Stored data

———

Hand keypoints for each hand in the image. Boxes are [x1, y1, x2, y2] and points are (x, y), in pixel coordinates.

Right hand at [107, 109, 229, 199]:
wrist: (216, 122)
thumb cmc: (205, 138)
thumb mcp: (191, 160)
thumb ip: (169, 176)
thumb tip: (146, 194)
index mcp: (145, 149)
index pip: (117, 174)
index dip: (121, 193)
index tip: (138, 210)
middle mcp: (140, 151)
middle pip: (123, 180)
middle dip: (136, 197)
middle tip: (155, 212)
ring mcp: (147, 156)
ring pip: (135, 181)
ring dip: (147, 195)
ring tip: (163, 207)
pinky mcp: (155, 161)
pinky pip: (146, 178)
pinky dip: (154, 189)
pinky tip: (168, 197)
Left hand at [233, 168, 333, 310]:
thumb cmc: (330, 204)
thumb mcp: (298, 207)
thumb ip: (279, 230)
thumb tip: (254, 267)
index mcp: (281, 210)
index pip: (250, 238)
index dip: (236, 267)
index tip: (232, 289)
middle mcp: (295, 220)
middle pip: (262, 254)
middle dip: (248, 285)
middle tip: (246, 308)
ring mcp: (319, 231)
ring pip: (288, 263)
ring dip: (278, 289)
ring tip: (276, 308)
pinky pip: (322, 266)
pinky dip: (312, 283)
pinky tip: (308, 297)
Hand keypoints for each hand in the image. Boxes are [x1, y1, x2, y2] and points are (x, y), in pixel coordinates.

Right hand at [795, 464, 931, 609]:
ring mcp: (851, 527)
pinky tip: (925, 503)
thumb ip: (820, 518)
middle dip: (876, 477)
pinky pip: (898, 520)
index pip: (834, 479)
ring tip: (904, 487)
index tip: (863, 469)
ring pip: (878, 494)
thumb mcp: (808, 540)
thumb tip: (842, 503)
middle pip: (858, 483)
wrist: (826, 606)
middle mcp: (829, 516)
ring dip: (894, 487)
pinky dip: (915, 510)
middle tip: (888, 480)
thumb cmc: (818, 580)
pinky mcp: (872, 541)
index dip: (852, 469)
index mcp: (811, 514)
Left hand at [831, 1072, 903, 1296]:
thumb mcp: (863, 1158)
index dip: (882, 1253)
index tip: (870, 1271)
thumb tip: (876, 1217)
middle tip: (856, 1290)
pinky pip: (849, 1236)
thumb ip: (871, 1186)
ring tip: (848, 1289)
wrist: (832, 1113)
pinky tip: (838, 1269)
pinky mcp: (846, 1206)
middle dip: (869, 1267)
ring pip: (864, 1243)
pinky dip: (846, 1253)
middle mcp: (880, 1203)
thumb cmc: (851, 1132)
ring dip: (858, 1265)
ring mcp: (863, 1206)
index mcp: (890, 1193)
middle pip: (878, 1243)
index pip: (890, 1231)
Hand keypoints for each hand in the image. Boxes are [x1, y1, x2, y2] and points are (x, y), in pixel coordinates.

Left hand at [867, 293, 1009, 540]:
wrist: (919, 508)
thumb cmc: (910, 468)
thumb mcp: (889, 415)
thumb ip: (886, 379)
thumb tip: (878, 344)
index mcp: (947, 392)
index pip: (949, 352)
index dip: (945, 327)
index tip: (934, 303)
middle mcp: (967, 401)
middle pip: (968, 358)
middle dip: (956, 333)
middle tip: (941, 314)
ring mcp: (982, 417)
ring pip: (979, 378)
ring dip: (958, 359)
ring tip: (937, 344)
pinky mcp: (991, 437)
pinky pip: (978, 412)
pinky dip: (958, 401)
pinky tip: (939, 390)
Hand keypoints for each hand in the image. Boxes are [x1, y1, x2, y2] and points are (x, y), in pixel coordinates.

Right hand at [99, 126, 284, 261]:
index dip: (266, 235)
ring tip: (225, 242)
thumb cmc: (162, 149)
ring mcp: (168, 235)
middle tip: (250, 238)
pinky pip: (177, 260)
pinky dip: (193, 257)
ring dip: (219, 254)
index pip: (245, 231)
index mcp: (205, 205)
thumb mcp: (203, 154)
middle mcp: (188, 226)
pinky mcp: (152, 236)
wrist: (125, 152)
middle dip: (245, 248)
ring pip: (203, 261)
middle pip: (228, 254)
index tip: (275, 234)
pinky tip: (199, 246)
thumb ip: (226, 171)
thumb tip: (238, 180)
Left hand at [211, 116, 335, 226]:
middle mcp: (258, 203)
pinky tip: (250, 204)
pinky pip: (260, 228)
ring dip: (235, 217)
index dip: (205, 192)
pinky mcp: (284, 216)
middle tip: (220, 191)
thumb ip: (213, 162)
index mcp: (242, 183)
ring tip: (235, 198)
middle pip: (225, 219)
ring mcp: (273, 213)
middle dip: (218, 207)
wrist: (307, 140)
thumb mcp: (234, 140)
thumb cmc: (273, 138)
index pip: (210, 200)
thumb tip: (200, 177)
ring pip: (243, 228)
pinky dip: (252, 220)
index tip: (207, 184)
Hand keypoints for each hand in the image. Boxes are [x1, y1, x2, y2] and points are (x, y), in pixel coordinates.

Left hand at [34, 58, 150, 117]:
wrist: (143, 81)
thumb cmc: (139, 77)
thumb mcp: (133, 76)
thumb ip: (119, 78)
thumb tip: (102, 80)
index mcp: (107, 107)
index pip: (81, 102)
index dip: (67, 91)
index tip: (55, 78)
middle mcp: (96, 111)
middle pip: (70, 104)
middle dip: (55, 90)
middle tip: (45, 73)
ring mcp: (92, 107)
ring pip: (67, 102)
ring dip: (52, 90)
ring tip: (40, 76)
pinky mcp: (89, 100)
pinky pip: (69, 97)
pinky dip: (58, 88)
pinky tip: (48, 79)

———

◆ **Aim of the exercise**: The answer is a portion of the data. Write out exactly the line with "index pip: (245, 231)" and all lines after it.

◆ **Result**:
index pip: (245, 231)
index mcp: (205, 205)
thumb mcp: (203, 154)
middle mcp: (188, 226)
pinky mcp: (152, 236)
wrist: (125, 152)
middle dip: (245, 248)
ring pip: (203, 261)
middle pip: (228, 254)
index tip: (275, 234)
pinky tip: (199, 246)
thumb ip: (226, 171)
thumb tip: (238, 180)
Left hand at [211, 116, 335, 226]:
middle mcp: (258, 203)
pinky tip: (250, 204)
pinky pip: (260, 228)
ring dip: (235, 217)
index dip: (205, 192)
pinky mcp: (284, 216)
middle tip: (220, 191)
thumb ip: (213, 162)
index mcp: (242, 183)
ring tip: (235, 198)
middle pip: (225, 219)
ring mcp: (273, 213)
middle dip: (218, 207)
wrist: (307, 140)
thumb mcp: (234, 140)
thumb cmc: (273, 138)
index pip: (210, 200)
thumb tip: (200, 177)
ring pip: (243, 228)
pinky dip: (252, 220)
index tip: (207, 184)
Hand keypoints for each hand in the image. Boxes are [x1, y1, x2, y2] and points are (x, y), in pixel coordinates.

Left hand at [34, 58, 150, 117]:
wrist: (143, 81)
thumb cmc: (139, 77)
thumb mcp: (133, 76)
thumb ip: (119, 78)
thumb tip: (102, 80)
index mcp: (107, 107)
index pip: (81, 102)
index dip: (67, 91)
index tip: (55, 78)
middle mcp: (96, 111)
middle pip: (70, 104)
middle dip: (55, 90)
middle tip: (45, 73)
ring mcp: (92, 107)
ring pip: (67, 102)
ring dip: (52, 90)
ring tip: (40, 76)
pinky mcp: (89, 100)
pinky pip: (69, 97)
pinky dip: (58, 88)
pinky tip: (48, 79)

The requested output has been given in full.